А в чем проявляется деятельность разума? – В любви.
«Любовь есть единственная разумная деятельность человека». Любовь есть «самое разумное, светлое… состояние». Ростку любви «нужно одного – того, чтобы ничто не скрывало от него солнца разума, которое одно возрастает его». Любовь есть истинное, высшее благо, которое разрешает все противоречия жизни и не только уничтожает страх смерти, но влечет человека к жертве своего существования для других: «…и нет иной любви, как той, чтобы положить душу свою за други своя. Любовь – только тогда любовь, когда она есть жертва собой». «Возможность истинной любви начинается только тогда, когда человек понял, что нет для него блага его животной личности. Только тогда все соки жизни переходят в один облагороженный черенок истинной любви, разрастающийся уже всеми силами ствола дичка животной личности».[131]
Толстой слился с этой верой не как иссохший ручей, теряющийся в песках, а как мощный поток; он отдал ей всю бурную силу, скопленную на протяжении богатырски могучей жизни. Этого не могли не увидеть его современники.
Страстная вера Толстого, стремившаяся соединить разум и любовь, нашла свое наиболее высокое выражение в известном ответе святейшему синоду, отлучившему его от церкви.[132]

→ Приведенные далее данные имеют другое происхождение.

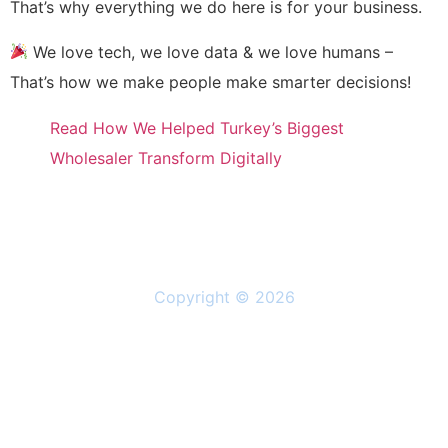
That’s why everything we do here is for your business.
We love tech, we love data & we love humans –
That’s how we make people make smarter decisions!
Read How We Helped Turkey’s Biggest
Wholesaler Transform Digitally
Copyright © 2026
Solutions
Resources
About Us
Privacy Policy
Follow Us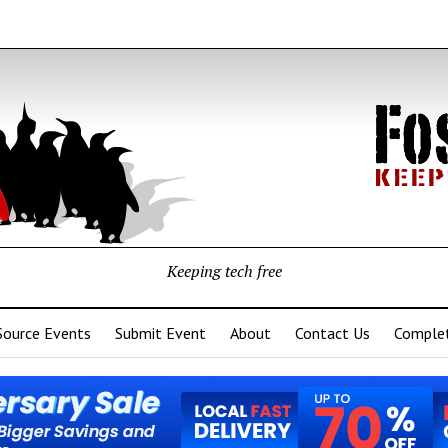
Keeping tech free
Source Events
Submit Event
About
Contact Us
Complet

«…Верю в бога, которого понимаю, как дух, как любовь, как начало всего. Верю в то, что он во мне и я в нем. Верю в то, что воля бога яснее, понятнее всего выражена в учении человека Христа, которого понимать богом и которому молиться считаю величайшим кощунством. Верю в то, что истинное благо человека – в исполнении воли бога, воля же его в том, чтобы люди любили друг друга и вследствие этого поступали бы с другими так, как они хотят, чтобы поступали с ними, как и сказано в евангелии, что в этом весь закон и пророки. Верю в то, что смысл жизни каждого отдельного человека поэтому только в увеличении в себе любви; что это увеличение любви ведет отдельного человека в жизни этой ко все большему и большему благу, дает после смерти тем большее благо, чем больше будет в человеке любви, и вместе с тем и более всего другого содействует установлению в мире царства божия, т. е. такого строя жизни, при котором царствующие теперь раздор, обман и насилие будут заменены свободным согласием, правдой и братской любовью людей между собою. Верю, что для преуспеяния в любви есть одно только средство: молитва – не молитва общественная в храмах, прямо запрещенная Христом (Матф. VI, 5 – 13), а молитва, образец которой дан нам Христом, – уединенная, состоящая в восстановлении и укреплении в своем сознании смысла своей жизни и своей зависимости только от воли бога».
«…Жизнь вечную и возмездие здесь и везде, теперь и всегда, признаю до такой степени, что, стоя по своим годам на краю гроба, часто должен делать усилия, чтобы не желать плотской смерти, т. е. рождения к новой жизни…»
Он думал, что причалил, наконец, к тихой пристани, нашел приют отдохновения для своей мятежной души. На самом же деле это было только преддверием новой его деятельности.